Designation Date: March 30, 1990
Designation Authority: Honourable Bonnie Mitchelson, Minister of Culture, Heritage and Recreation
Present Owner: 3031632 Manitoba Inc.

Canada's major railway companies not only produced stations of exceptional quality, they also created several memorable hotels that typically adjoined their rail terminus. In Winnipeg, the first such endeavour, the Manitoba Hotel, was carried out by the Grand Trunk Pacific (GTP). The Canadian Pacific Railway erected its showpiece hotel, the Royal Alexandra, in 1904–06. And the GTP was back at it again after the destruction by fire of the Manitoba Hotel. Their new edifice, the Hotel Fort Garry, was built in 1912–13.

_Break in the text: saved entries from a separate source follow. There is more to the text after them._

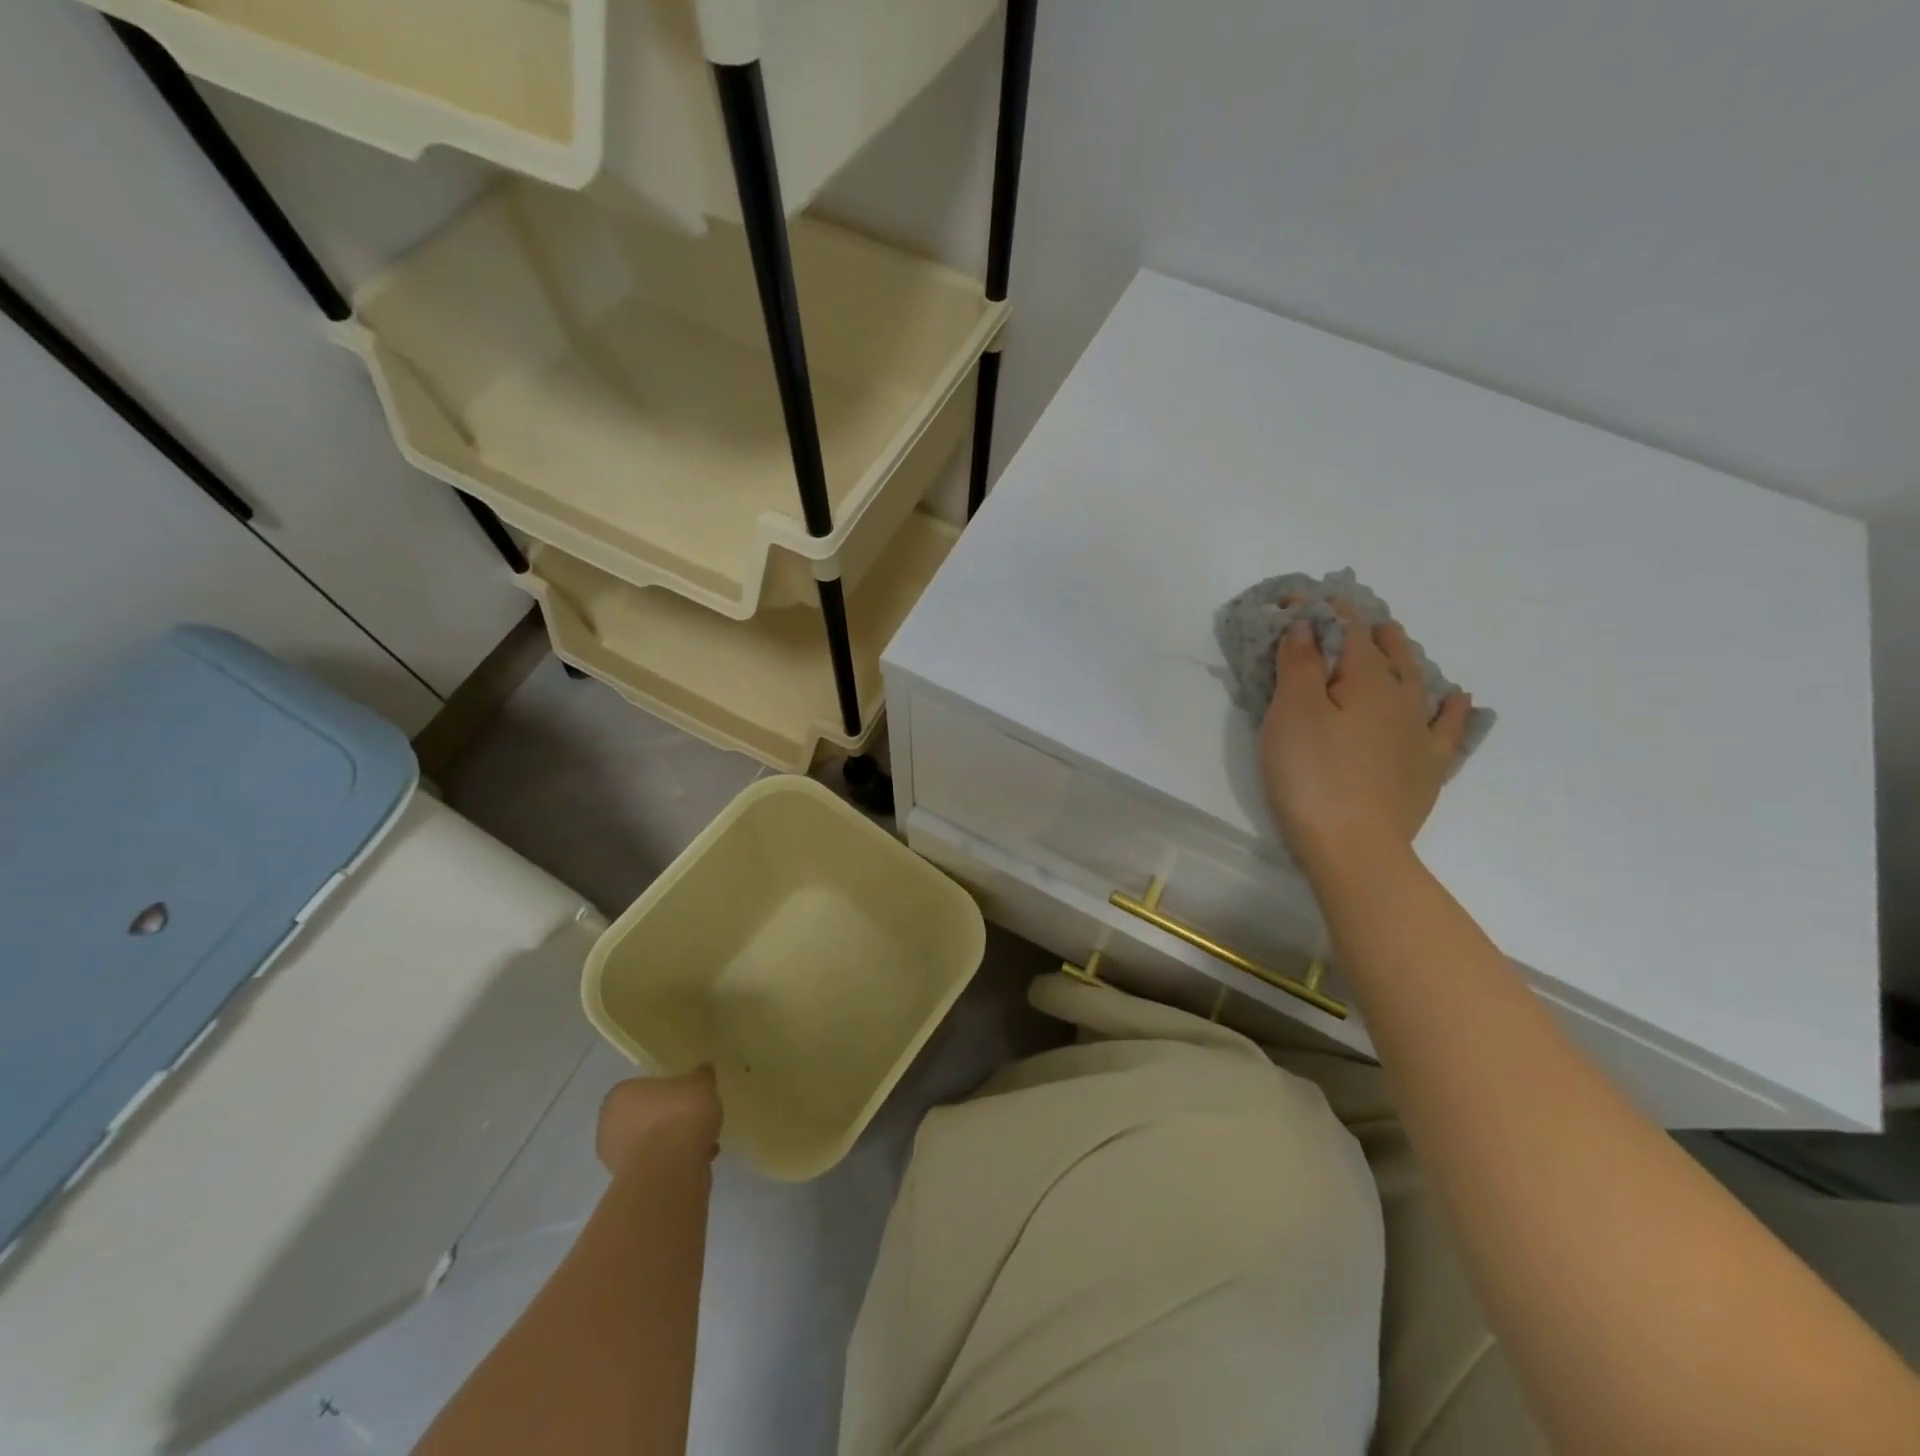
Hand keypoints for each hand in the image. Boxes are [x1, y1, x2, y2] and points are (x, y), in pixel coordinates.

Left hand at [596, 1068, 721, 1176]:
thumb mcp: (700, 1083)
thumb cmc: (680, 1113)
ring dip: (674, 1144)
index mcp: (620, 1096)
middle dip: (670, 1121)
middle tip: (696, 1120)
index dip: (669, 1093)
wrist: (671, 1168)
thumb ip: (701, 1075)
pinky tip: (699, 1160)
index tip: (689, 1098)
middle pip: (646, 1118)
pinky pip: (656, 1166)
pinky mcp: (628, 1185)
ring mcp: (615, 1159)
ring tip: (704, 1143)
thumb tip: (703, 1070)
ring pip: (651, 1144)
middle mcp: (609, 1126)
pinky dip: (675, 1163)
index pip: (643, 1089)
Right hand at [1258, 600, 1469, 874]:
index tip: (1296, 598)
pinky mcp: (1427, 770)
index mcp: (1365, 680)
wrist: (1353, 847)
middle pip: (1386, 651)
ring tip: (1395, 640)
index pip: (1345, 630)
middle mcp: (1402, 698)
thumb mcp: (1292, 713)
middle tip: (1347, 615)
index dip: (1321, 609)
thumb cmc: (1311, 775)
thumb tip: (1310, 625)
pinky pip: (1448, 729)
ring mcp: (1420, 735)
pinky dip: (1452, 709)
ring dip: (1404, 655)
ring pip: (1417, 681)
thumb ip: (1300, 664)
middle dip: (1365, 628)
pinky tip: (1457, 699)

Where the Royal Alexandra was an ambitious expression of the popular (and fairly common) Classical Revival style, the architects of the Fort Garry took a very different approach. Architects Ross and Macdonald (of Montreal) looked to the Château style for their building. Inspired by the designs of medieval French châteaus, with their dramatic mansard roofs and dormers, fanciful stonework and turrets and finials, the Château style was considered by many to embody distinctly Canadian values and attitudes. At the Hotel Fort Garry, the result is a phenomenal building, of great quality, constructed with the most expensive of materials and with interior spaces of the most sumptuous character.